Stawiam drugie pytanie: czy moja reakcja w związku z odkryciem źródła jest adekwatna do tego odkrycia? Co z tym robię?  W przypadku takich objawów jak nadmierna potliwość czy kołatanie serca, sprawa jest prostsza. Pocę się nadmiernie – sprawdzam źródło  (może być to choroba, leki, zioła, niewłaściwe ubranie)  – reaguję adekwatnie (przebieram się, biorę prysznic, uznaję fakt, że leki na przeziębienie mogą mieć działanie napotne). Tak działa trzeźwy, myślący człowiek – nie ma w tym przypadku mowy o głodzie, gdyż realnie widzę sytuację i realnie widzę siebie w danej sytuacji.
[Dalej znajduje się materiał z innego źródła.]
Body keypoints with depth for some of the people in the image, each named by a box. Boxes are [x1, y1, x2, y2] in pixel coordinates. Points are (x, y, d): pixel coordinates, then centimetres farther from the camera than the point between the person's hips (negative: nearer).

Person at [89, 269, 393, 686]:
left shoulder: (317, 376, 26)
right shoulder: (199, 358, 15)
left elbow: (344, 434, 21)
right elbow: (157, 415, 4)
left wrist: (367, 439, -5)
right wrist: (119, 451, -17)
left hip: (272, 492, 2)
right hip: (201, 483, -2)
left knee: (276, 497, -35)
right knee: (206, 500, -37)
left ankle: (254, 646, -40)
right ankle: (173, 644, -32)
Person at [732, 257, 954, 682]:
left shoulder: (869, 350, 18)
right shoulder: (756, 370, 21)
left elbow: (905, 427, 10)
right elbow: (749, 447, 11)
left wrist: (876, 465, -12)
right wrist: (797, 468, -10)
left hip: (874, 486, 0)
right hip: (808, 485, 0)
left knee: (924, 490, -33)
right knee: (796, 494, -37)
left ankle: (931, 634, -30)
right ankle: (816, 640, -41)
W przypadku zaburzeń snu jest to bardziej złożone.  Dokonanie korekt może wymagać dłuższego czasu, ale i tu mamy możliwość realnego oglądu zdarzenia i wyciągnięcia logicznych wniosków.  Jednym zdaniem: czy myślisz  logicznie, nie huśtając się na emocjach, czy potrafisz nazywać rzeczy po imieniu i czy przekładasz myśli i słowa na czyny? Oraz, czy Twoje działania nie naruszają przestrzeni fundamentalnych wartości – życia, zdrowia, wolności, godności – Twojej i innych?  
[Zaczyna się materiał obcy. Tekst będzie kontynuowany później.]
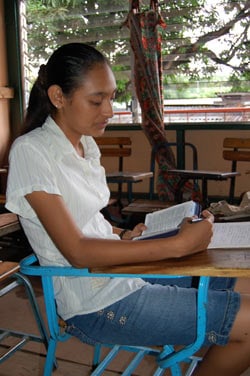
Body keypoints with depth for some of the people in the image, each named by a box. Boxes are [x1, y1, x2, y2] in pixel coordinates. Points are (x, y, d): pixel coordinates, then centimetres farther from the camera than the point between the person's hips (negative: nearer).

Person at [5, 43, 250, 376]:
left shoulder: (86, 144, 8)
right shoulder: (30, 151, -16)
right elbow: (77, 252, -21)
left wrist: (124, 235, -2)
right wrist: (177, 245, -24)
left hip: (121, 269, 8)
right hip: (96, 302, -8)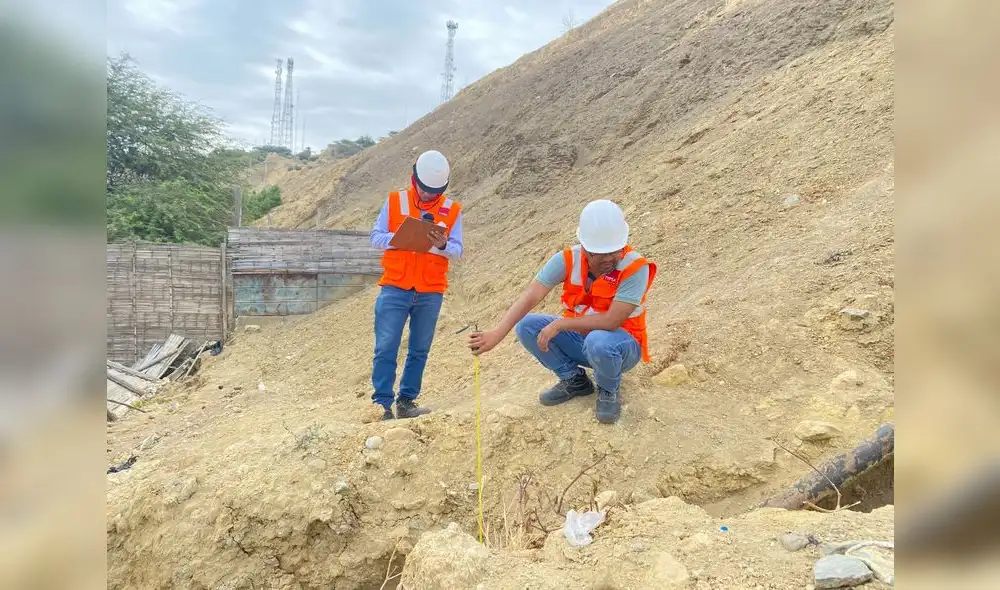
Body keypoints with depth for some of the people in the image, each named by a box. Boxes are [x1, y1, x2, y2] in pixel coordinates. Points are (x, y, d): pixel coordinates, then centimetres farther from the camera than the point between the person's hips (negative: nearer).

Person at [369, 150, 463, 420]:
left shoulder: (452, 210, 3)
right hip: (394, 289, -1)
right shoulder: (394, 201, 2)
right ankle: (382, 404, 4)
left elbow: (457, 250, 0)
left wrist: (443, 245, -22)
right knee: (386, 348, -3)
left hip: (430, 293, 2)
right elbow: (376, 237, 0)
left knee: (419, 350, 8)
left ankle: (406, 401, 19)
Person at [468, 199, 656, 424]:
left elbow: (611, 321, -31)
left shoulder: (635, 267, -26)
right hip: (579, 338, 5)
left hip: (620, 345, -4)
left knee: (599, 341, -39)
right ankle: (574, 380, 7)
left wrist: (559, 325, -29)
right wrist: (496, 334, -36)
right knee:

Dziennik głodu miłości pomaga odkryć tropy i klucze do źródła naszych rzeczywistych, najpoważniejszych życiowych problemów, niosące dojmujący ból, który na różne sposoby próbujemy znieczulić. Ogromną przeszkodą w tworzeniu takiego dziennika jest lęk przed rentgenem duszy, przez zobaczeniem realnego obrazu  siebie samej, siebie samego. Jesteśmy przecież uciekinierami przed samym sobą, nie lubimy siebie, nie uważamy siebie za wartość, dopuszczamy do demolowania przestrzeni wartości ( godność, wolność, zdrowie i życie) w naszym życiu i demolujemy tę przestrzeń w życiu innych. Budujemy fasady, jesteśmy przebierańcami. Odkłamanie się i porzucenie przebrania nie jest łatwe, ale finalnie oczyszczające, uwalniające, wprowadzające nas na drogę zmian. W  swojej wolności możesz wybrać niezapisywanie takiego dziennika. W swojej wolności możesz wszystko. Ale, „nie wszystko jest pożyteczne i budujące”.

Czy masz swój dziennik głodu? Czy potrafisz określić źródło swoich problemów? Czy postępujesz adekwatnie, w sam raz, do swoich odkryć?